Con sus películas posteriores, Síndromes y una centuria y la recientemente estrenada El hombre que podía recordar sus vidas pasadas  -Uncle Boonmee Who Can Recall His Past Lives- (que en el último festival de Cannes se llevó todos los premios y los elogios de la crítica internacional) terminaron por confirmar todas las premoniciones sobre el genio cinematográfico de Apichatpong: Con cada película parece haber dado un paso más en la exploración de un territorio nuevo para el cine, repitiendo algunas constantes, como el cuidadoso tratamiento de la banda sonora, la forma no lineal de narrar y las películas partidas al medio. Y siguen las referencias más bien elípticas a las guerras civiles y al estado represivo. También incorpora elementos fantasmales, que parecen responder en la creencia de la religión tailandesa en las reencarnaciones. Eso nutre a sus misteriosas escenas de ciertas “presencias” que no son explicadas racionalmente.

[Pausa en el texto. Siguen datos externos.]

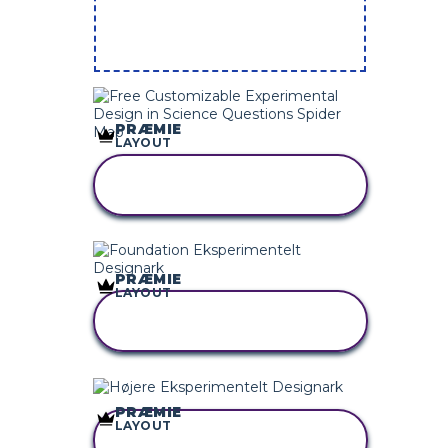
PRÆMIE
LAYOUT
KOPIER DETTE
STORYBOARD
PRÆMIE
LAYOUT
KOPIER DETTE
STORYBOARD
PRÆMIE
LAYOUT
KOPIER DETTE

Por último, podríamos hallar una posible clave de la fascinación del cine de Apichatpong en la mixtura que logra entre elementos arcaicos, propios de una civilización que apenas ha salido de la jungla, y otros elementos ultramodernos, como si Tailandia hubiera pasado abruptamente desde el primitivismo a la posmodernidad, y los hombres que hoy viven en esta zona extraña del mundo (o de la imaginación del director) tuvieran, en medio de sus opacas vidas cotidianas, un universo legendario y maravilloso a pocos pasos.